Parmi ses inspirations, une certaine Tara Davis, championne olympique en titre du saut en longueur. Un modèle que Djelika rêve un jour de dépasser.
Un parcours 100% lyonnais
L'AFA Feyzin Vénissieux est le premier et unique club de Djelika Diarra. Une fidélité rare, alors que la jeune athlète a connu une progression spectaculaire ces dernières années.
"Il y a quatre ans, mon record, c'était 4 mètres. Aujourd'hui, je suis la meilleure mondiale de ma catégorie."
Un changement de dimension notamment marqué par l'arrivée de son nouvel entraîneur, Franck Mbatang, au début de l'année 2024.
"En trois ans, ma vie a vraiment changé. Avec lui, j'ai vraiment découvert le monde de l'athlétisme à haut niveau."
Entre les deux Lyonnais, une relation de confiance s'est rapidement installée. Franck Mbatang n'a cessé de lui répéter qu'elle avait les capacités pour devenir championne du monde.
"Toute l'année, il me répétait que j'étais la meilleure du monde dans ma catégorie !"
Une confiance récompensée après trois années de travail. Au moment de décrocher son titre mondial, Djelika s'est immédiatement tournée vers son entraîneur :
"Après mon dernier saut, je suis directement partie voir mon coach pour lui dire : “Ça y est, on l'a fait.”"
Deuxième des championnats de France
Pour participer aux championnats du monde U20 à Eugene, dans l'Oregon, les spécialistes du saut en longueur devaient atteindre un minima fixé à 6,30 mètres.
Une marque que Djelika Diarra avait déjà quasiment atteinte avec un record personnel à 6,29 mètres. Le lendemain de son anniversaire, elle a même réalisé un saut à 6,38 mètres et s'est alors placée au 12e rang mondial de sa catégorie.
Aux championnats de France, la Lyonnaise a terminé deuxième et a décroché ainsi l'un des deux billets qualificatifs pour les Mondiaux.
Direction donc les États-Unis pour le grand rendez-vous de sa saison.
Le rêve américain
La délégation française d'athlétisme est arrivée une semaine avant le début de la compétition afin de mieux s'adapter au décalage horaire.
"C'était un peu dur au début, mais franchement, je me sentais bien et les entraînements se passaient bien."
Son entraîneur Franck Mbatang l'a ensuite rejointe deux jours avant le début de la compétition. Un soulagement pour la jeune athlète, qui souhaitait vivre ce moment avec celui qui l'accompagne depuis plusieurs années.

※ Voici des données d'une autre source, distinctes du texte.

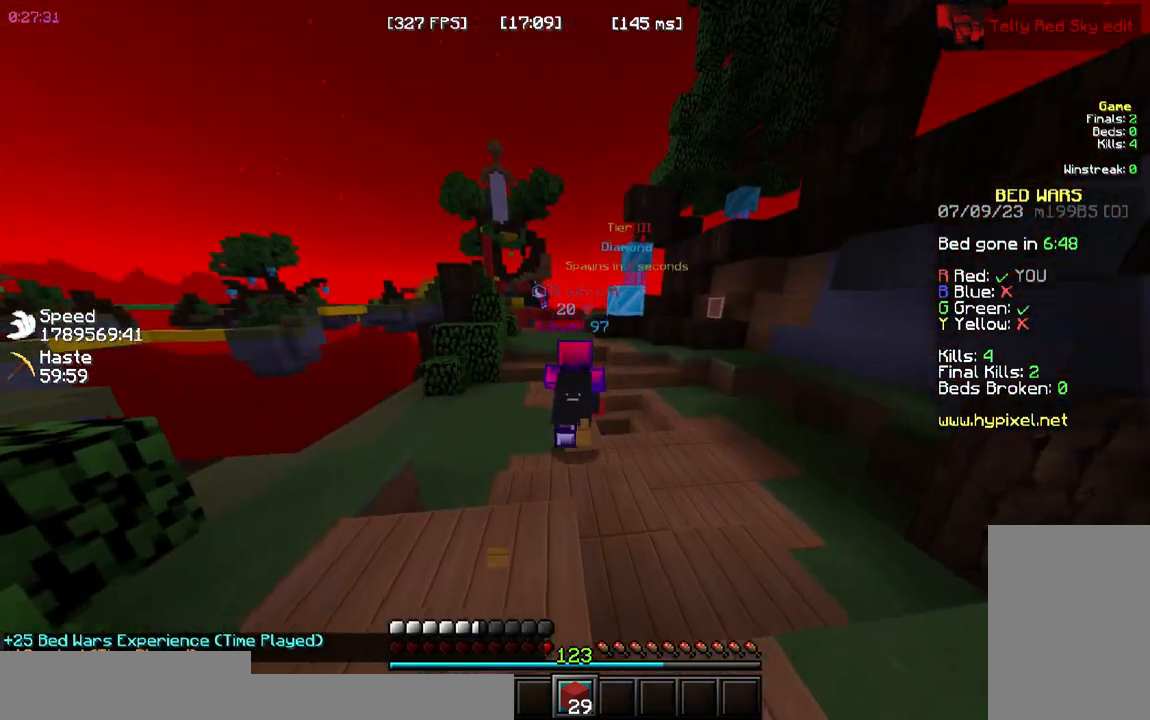
{"keys": [], "mouse": [], "events": [[233, "w", "up"]]}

"Ça m'a soulagée que mon coach arrive, car on a fait du bon travail à deux. Je voulais vivre ça avec lui."
Djelika Diarra ne cachait pas ses ambitions avant d'entrer dans la compétition.

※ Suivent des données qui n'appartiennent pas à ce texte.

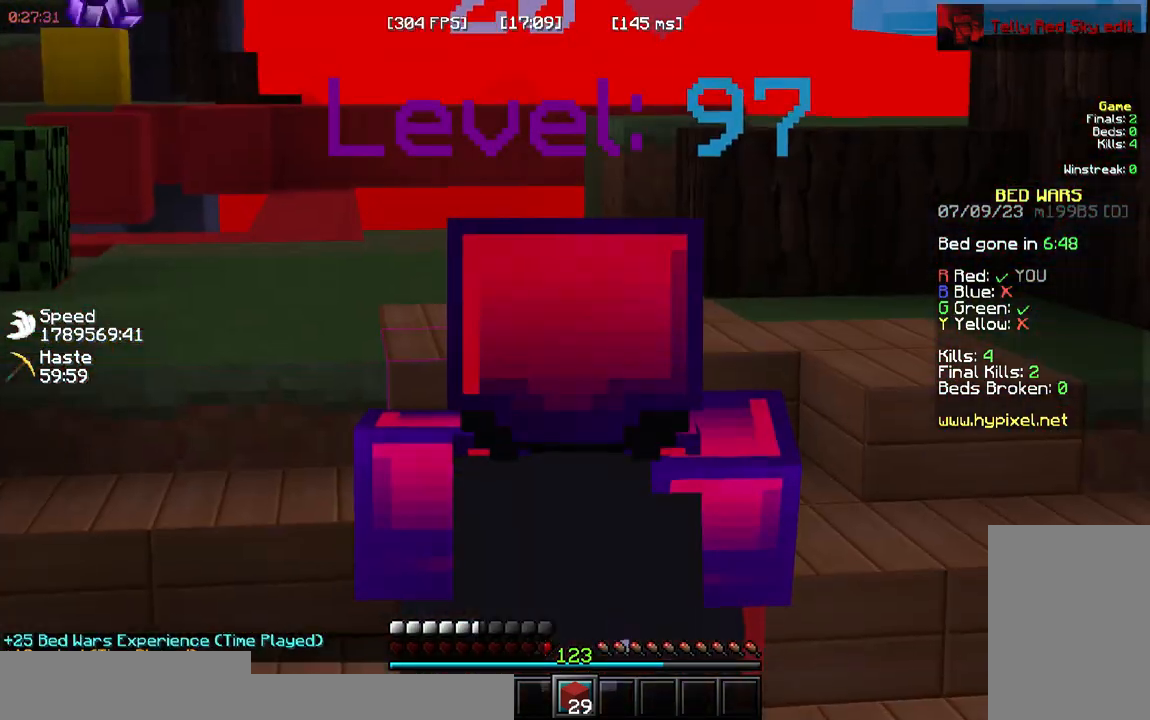
{"keys": [], "mouse": [], "events": []}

"Mes idées étaient claires dans ma tête. Je venais pour faire un podium, même si je ne partais pas favorite."
Sur les 27 athlètes engagées, réparties en deux groupes pour les qualifications, la Française a terminé première de son groupe et troisième au classement général. Avec un saut à 6,28 mètres, elle a donc décroché sa place pour la finale.
Et le meilleur restait à venir
Vendredi 7 août, Djelika Diarra a réalisé le saut parfait. Avec 6,52 mètres, elle a amélioré son record personnel de 14 centimètres et s'est offert le titre mondial.
Deux Françaises sont d'ailleurs montées sur le podium : Djelika Diarra, en or, et Soudatou Niang qui a pris la médaille de bronze.
"Je viens de très loin"
Quelques jours après son sacre, la nouvelle championne du monde junior savoure encore pleinement ce moment. Sur le podium, une pensée lui est revenue en tête : le chemin parcouru depuis ses débuts.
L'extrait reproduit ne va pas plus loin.